The key findings for the project are summarized as follow:

  • Poverty alleviation in national development planning and forest management objectives.
    Forestry policies articulate the recognition of the role of the forestry sector in alleviating poverty, particularly rural poverty. There is a need to investigate further the extent of support and priority placed on poverty alleviation as a forest management objective in relation to other demands on forests and development goals affecting forests. At the same time, it is acknowledged that forestry alone will not solve rural poverty. Forestry-based poverty alleviation strategies should be integrated in rural development programs;
  • Making community forestry work for the poor.
    Forests are the primary resource bases that provide for basic needs and livelihoods of the poor. Tenure and access rights reform in forest lands, with the efforts toward decentralization in forest management, is the main focus of community forestry (CF) programs of governments and other partners to increase access of the poor to forest resources. While the aims, approaches, level of security and the scope of rights differ, CF allows a level of distribution of forest land and resources to the poor and provides opportunities to participate in forest management.
  • Making commercial and industrial forestry work for the poor.
    Direct and indirect benefits for the poor from commercial and industrial forestry are through cash transfers (royalties) to forest owners or affected communities, jobs, infrastructure development, and delivery of basic services, especially in rural areas where these are not met by the governments. However, while large-scale forestry activities earn huge revenues for governments and private companies, the profits rarely reach the poor. The conversion of natural forests into plantations often leads to the permanent loss of sources for non-wood forest products (NWFPs). Mechanized operations in large-scale operations create limited job opportunities and the demand for technical skills precludes the employment of poor community members.
  • Making payments for environmental services and carbon payments work for the poor.
    Some of the economies initiated payment schemes for environmental services related to water supply, hydropower generation, and eco-tourism, are encountering critical challenges. Markets and policy support for environmental services still need to be developed.

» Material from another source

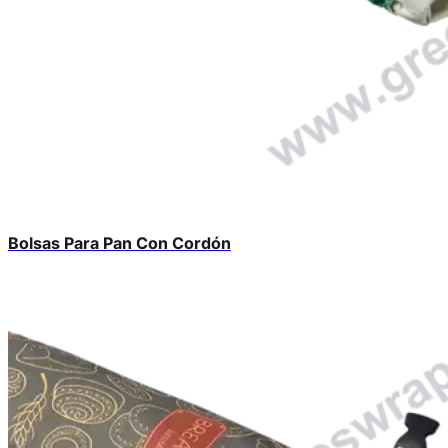
Bolsas Para Pan Con Cordón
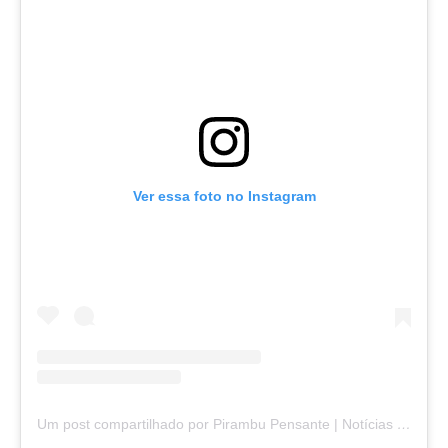
Ver essa foto no Instagram
Um post compartilhado por Pirambu Pensante | Notícias & Entretenimento (@pirambupensante)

Questions and concerns regarding REDD+ still remain in relation to appropriate valuation, addressing flawed land use policies, the measurement, reporting, and verification and monitoring, the inclusion of traditional forest uses by indigenous communities, apart from the general question of forest ownership and how the benefits will reach the poor in these forest communities.

In order to increase the contribution of forestry to poverty alleviation in the future, some priorities are also identified from this project for the policy makers of APEC economies to ponder on:

  1. Allocating clear and secure forest tenure and forest management rights to households or communities, which are appropriate to local contexts, to guarantee that the poor will benefit from their efforts and inputs in managing and developing the forests;
  2. Simplifying regulations on harvesting and marketing timber and non-wood forest products;
  3. Building the capacity of people and communities to develop the various skills they need to sustainably manage their forests, develop their livelihoods, and effectively pull themselves out of poverty;
  4. Promoting investments for community-based enterprises and small and medium enterprises;
  5. Ensuring equitable sharing of benefits from forests, particularly for the poorest of the poor and disadvantaged groups, such as women and ethnic minorities;
  6. Strengthening government support, such as through increased budget allocation and staff support, for community forestry;
  7. Integrating community forestry within broader rural development programs.